[U-Boot] fdt performance

Simon Glass sjg at chromium.org
Fri Nov 15 00:52:41 CET 2013


Hi Scott,

On Thu, Nov 14, 2013 at 4:36 PM, Scott Wood <scottwood at freescale.com> wrote:

> On Thu, 2013-10-17 at 16:27 -0600, Simon Glass wrote:
> > Hi Aaron,
> >
> > On Thu, Oct 17, 2013 at 12:24 AM, Aaron Williams
> > <Aaron.Williams at caviumnetworks.com> wrote:
> > > Hi all,
> > >
> > > In our bootloader based off of 2013.07 we make extensive use of the
> flat
> > > device tree.
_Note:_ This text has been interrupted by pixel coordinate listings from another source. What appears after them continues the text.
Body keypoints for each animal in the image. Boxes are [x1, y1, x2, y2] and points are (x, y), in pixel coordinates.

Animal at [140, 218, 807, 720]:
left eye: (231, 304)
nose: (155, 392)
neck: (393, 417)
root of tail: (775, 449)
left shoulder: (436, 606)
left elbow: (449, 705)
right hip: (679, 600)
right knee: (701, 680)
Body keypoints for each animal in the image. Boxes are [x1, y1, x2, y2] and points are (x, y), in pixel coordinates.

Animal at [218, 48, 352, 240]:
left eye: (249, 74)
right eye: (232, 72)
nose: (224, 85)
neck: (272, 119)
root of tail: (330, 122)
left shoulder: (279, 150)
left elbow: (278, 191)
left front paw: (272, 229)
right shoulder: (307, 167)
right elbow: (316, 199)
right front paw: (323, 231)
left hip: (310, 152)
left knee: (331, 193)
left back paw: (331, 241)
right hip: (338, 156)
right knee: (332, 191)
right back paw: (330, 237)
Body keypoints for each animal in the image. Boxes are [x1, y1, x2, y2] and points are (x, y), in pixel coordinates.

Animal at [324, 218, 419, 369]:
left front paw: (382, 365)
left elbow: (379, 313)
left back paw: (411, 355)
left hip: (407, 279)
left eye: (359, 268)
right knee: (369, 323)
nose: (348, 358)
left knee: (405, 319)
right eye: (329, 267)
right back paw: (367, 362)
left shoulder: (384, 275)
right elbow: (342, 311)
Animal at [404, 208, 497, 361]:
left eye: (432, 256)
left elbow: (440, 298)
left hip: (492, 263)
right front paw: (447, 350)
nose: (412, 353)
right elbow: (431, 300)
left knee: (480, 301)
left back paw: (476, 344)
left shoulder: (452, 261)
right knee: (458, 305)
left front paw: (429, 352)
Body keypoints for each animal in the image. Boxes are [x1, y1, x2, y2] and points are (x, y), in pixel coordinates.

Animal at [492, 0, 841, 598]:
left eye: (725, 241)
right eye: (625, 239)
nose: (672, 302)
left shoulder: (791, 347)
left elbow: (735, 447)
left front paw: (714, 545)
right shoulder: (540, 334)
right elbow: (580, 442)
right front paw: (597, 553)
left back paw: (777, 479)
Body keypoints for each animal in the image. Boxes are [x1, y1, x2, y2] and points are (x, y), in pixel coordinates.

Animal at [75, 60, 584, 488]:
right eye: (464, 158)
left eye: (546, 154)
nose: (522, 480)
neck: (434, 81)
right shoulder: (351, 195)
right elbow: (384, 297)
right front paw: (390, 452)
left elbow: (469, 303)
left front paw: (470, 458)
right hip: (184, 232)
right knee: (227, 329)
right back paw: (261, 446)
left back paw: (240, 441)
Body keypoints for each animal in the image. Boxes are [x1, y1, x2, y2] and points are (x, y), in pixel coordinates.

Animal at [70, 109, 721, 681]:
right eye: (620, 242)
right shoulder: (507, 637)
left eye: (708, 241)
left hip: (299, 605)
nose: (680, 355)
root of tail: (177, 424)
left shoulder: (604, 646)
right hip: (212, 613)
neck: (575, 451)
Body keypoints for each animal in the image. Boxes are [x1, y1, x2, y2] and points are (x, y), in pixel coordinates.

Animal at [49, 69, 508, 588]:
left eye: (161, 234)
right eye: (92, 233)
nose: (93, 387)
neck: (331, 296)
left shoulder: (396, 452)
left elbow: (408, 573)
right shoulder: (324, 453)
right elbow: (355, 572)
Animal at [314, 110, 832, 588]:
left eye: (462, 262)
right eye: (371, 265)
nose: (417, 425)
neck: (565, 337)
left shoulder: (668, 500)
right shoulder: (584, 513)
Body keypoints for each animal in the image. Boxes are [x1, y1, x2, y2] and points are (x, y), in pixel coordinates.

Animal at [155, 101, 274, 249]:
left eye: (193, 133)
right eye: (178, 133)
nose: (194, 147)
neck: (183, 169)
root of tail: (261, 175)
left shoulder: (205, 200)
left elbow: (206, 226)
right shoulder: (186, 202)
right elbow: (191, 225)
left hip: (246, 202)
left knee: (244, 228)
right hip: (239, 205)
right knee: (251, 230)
In profiling our bootloader in our simulator I found that
> the
> > > function eating up the most time is fdt_next_tag. Looking at it,
> especially
> > > fdt_offset_ptr, it looks like there is a lot of room for improvement
> > > especially in the skip name section.
> > >
> > > Some of the checks in fdt_offset_ptr also look useless, such as if
> ((offset
> > > + len) < offset) which will always be false, or
> > > if (p + len < p)
> > >
> > > len is always positive.
> >
> > Are you using CONFIG_OF_CONTROL?
> >
> > If so, as a higher-level point, we could bring in an efficient DT
> > library, which converts the the FDT into a tree structure for faster
> > parsing. I can point you to a starting point if you like.
>
> I've also seen it be a noticeable performance problem (in slow
> simulation environments) on the extensive DT fixups we do on FSL PPC
> (repeated calls to functions like fdt_node_offset_by_compat_reg are
> particularly bad).
>
> Though, when it comes to parsing the tree, rather than modifying it, I'm
> not sure that the flattened data structure is all that much worse than
> an unflattened tree.  Lookups by path would be faster, but lookups by
> compatible would still have to visit every node.  I think the usage
>

My thought was that compatible strings would be collated somewhere so there
is an efficient way to find them. However, that might violate the
simplicity rule.


> patterns are at least part of the problem -- repeatedly scanning the
> entire tree, rather than going over it once and assigning node offsets
> to drivers.  The driver model ought to help here.
>
> FWIW, if there is interest in unflattening the device tree, Freescale's
> hypervisor has code for this:
>
> http://git.freescale.com/git/cgit.cgi/ppc/sdk/hypervisor/hypervisor.git/tree/src/livetree.c
>
> http://git.freescale.com/git/cgit.cgi/ppc/sdk/hypervisor/hypervisor.git/tree/include/devtree.h
>
> I'm not sure how it compares to the code Simon had in mind, but it
> supports merging nodes which could be useful for boards that do dynamic
> device tree updates.
>

Well that code looks great. I'm not sure if we have the demand as yet (as
you say driver model should largely allow the tree to be scanned
sequentially and only once) but I am sure it will come up one day.